_Task instructions_: Please name the song that the Eminem-sues-Apple article says Apple used in its commercial without permission.

_Text excerpt_:
Eminem Sues Apple for Sampling his Samples
EvanKai writes "To celebrate Grey Tuesday, Eminem sues Apple to show his support for hiphop and sampling. CBS MarketWatch is reporting
that 'Rapper Eminem's music publisher is suing Apple Computer Inc., claiming the company used one of the hip-hop superstar's songs in a television advertisement without permission. Eight Mile Style filed the copyright infringement suit late last week against Apple, Viacom Inc., its MTV subsidiary and the TBWA/Chiat/Day advertising agency.' While the ad in question no longer appears, several similar ads can be found here. I can't believe Chiat Day failed to clear the use of these songs with Pink, Mariah Carey, and The Who... or whatever major label actually owns the rights."
Here's the text so you don't tax their servers too much.
Eminem sues Apple
By Tony Smith
Posted: 24/02/2004 at 16:07 GMT
The Register Mobile: Find out what the fuss is about. Take the two week trial today.
Eminem's publishing company has claimed Apple used one of his compositions in a TV ad without the the hip-hop star's "yo!"
And, according to Associated Press, the Mac maker is now facing a copyright infringement lawsuit, don'cha know.
Eminem's publisher, Eight Mile Style, filed the suit this past Friday.
Also named are MTV and Apple's ad agency, TBWA Chiat Day.
The song in question, "Lose Yourself", was rapped out by a ten-year-old in an iTunes Music Store commercial shown on MTV last summer.
"Lose Yourself" was the theme song to the movie Eight Mile, which starred Eminem and is based on his life story. The critics called it a "hummer".
Now after Eight Mile, you have to file, then it comes to trial, there's no denial.
"Eminem has never nationally endorsed any commercial products and... even if he were interested in endorsing a product, any endorsement deal would require a significant amount of money, possibly in excess of $10m," the lawsuit states, putting a figure on the kind of money it wants to get out of Apple and co.
Eight Mile Style appears to have attempted to negotiate a resolution, to the complaint with Apple, but those talks broke down with no solution.
The lawsuit claims Apple CEO Steve Jobs called Eight Mile Style chief Joel Martin and asked him to "rethink" the company's position.
Get Jobs on the blower, he says it's a no go-er, won't settle 'til Hell freezes over.
At the time of writing, dozens of Eminem songs were available for download from iTunes Music Store. (R)
Maybe the MARS company should sue Eminem (M&M) for copyright infingement.
Anybody want a Peanut?
How the fcuk is this insightful? Do yo know what Fair Use is? Apprently not or you would know this was clearly NOT fair use. This was commercial use of intellectual property plain and simple. Apple needed to secure a license with the publishing company (this is a re-recording of the song not playing the original sound recording afte rall) to use the words in such a manner. Commercial use of intellectual property does not allow for excerpts or derivatives, period. In fact, there is no fair use provisions for commercial use of intellectual property at all. It's for this reason alone that Copyright Law MUST remain intact or commercial interests will use any damn thing they want without regrad for the artists feeelings or opinions.

_Data section_:
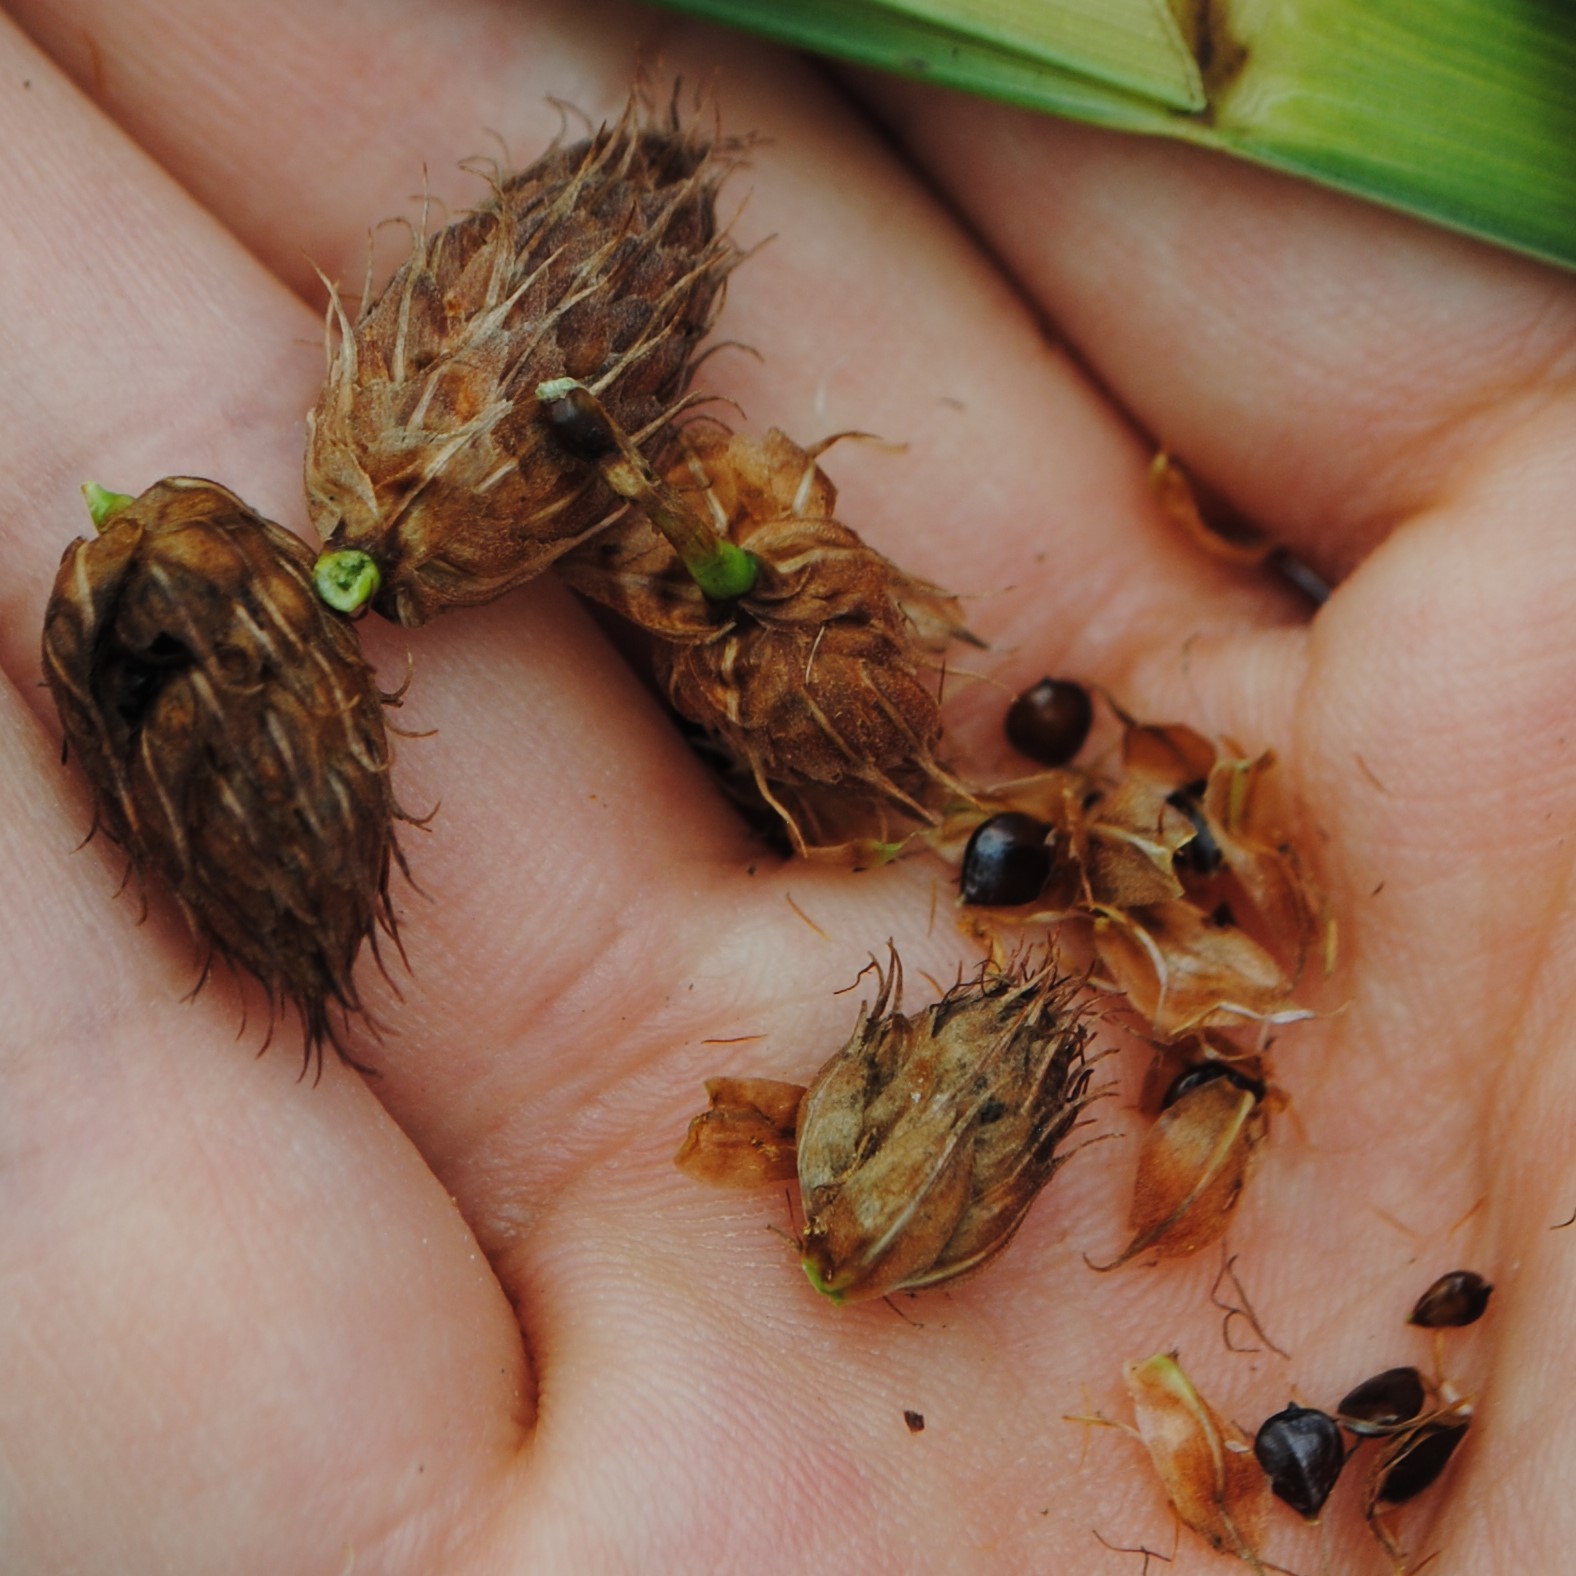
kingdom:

_Solution_: "Lose Yourself"